Unfortunately, lately, he had just not been as helpful. He had grown tired of the tears, the complaints, the sadness, and the anger that he dealt with on a daily basis. And he found himself making more and more jokes instead of seriously trying to advise. He felt ashamed of recently having told the young mother who was having trouble with her unruly children “Just check into putting them all up for adoption.” He consoled himself by saying that people usually did the opposite of what he told them anyway.
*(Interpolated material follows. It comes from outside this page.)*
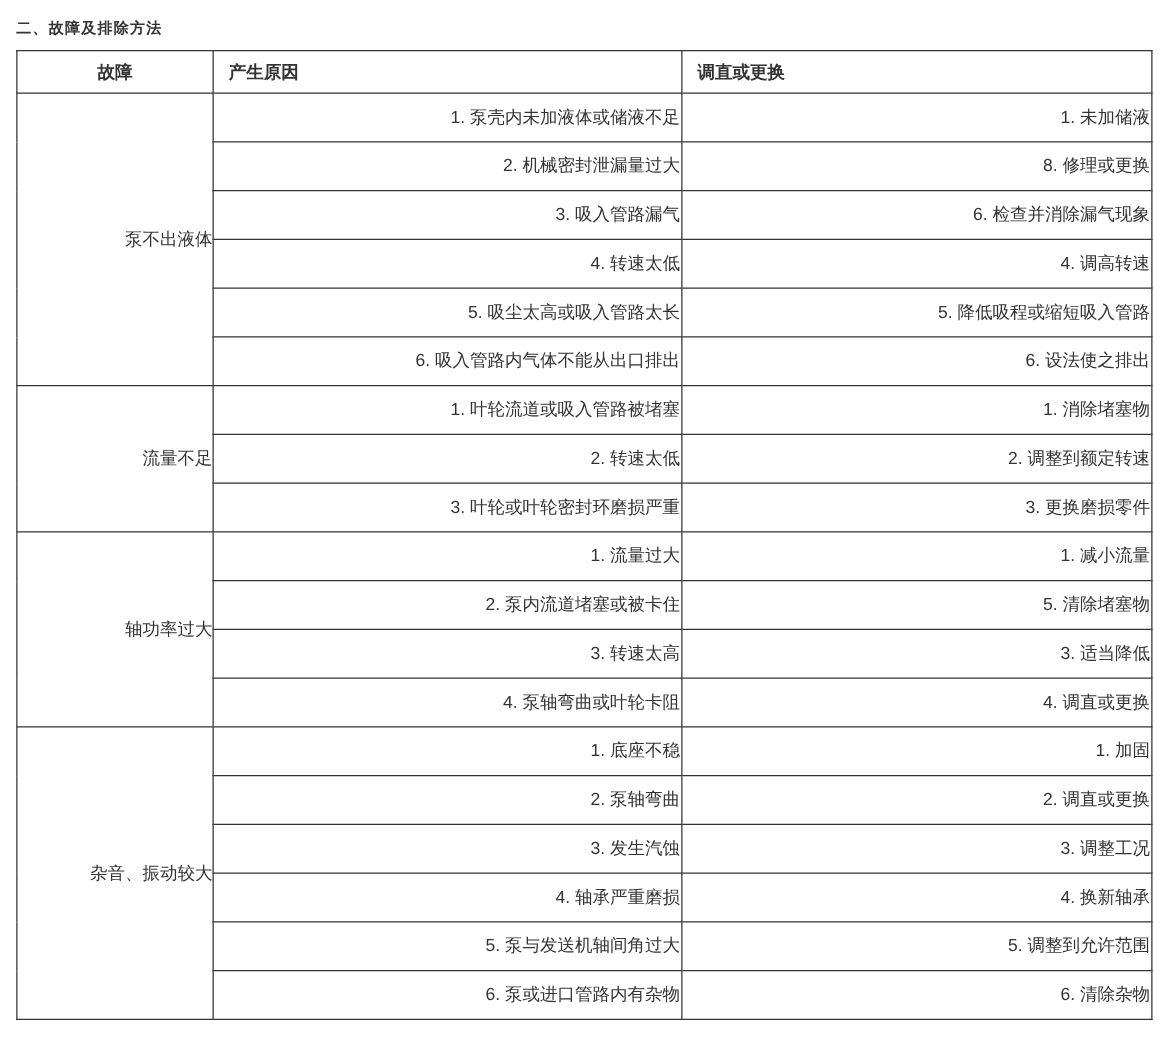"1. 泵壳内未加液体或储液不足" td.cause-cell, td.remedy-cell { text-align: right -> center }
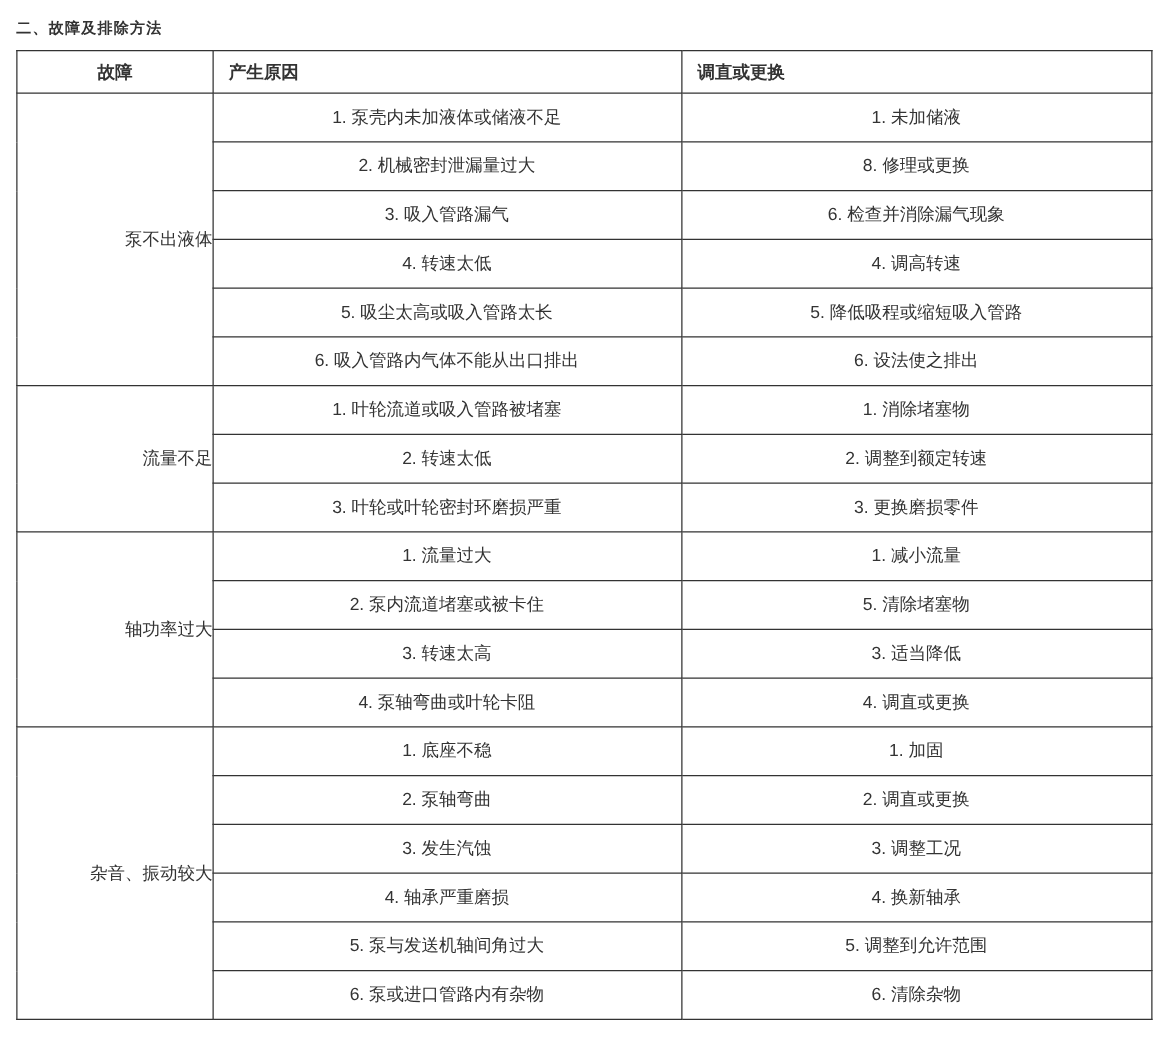"6. 检查并消除漏气现象" td.remedy-cell { text: 6 -> 5 }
He told the local schoolteacher who frequently lamented that her students were hoodlums, their parents were worse, and the school administrators were a bunch of thieves, “Maybe you ought to burn the school down.”  

He had turned eighty years old on his last birthday and everything ached from time to time, especially when he stood too long. His eyes were no longer good, and, because of a hearing problem, he sometimes had to ask people two or three times, “What did you just say?”

So, was this the right time for him to finally walk away from his long-held position? Would there be someone to replace him? Would the people of Bethel trust the new counselor like they had Bruce? Would he or she possess the skills that only years of age and experience could provide? What would he do after he no longer had a place to go everyday and familiar, needy faces to see?

These were the thoughts that occupied Bruce Bender’s mind that night as he left the Loose Lips Bar, adjacent to the Fant-A-Sea Motel, where rooms were available for as little as $30 per night. This had been his place of business for forty- nine years, and, after all, his job of bartending had been the only career he had ever known.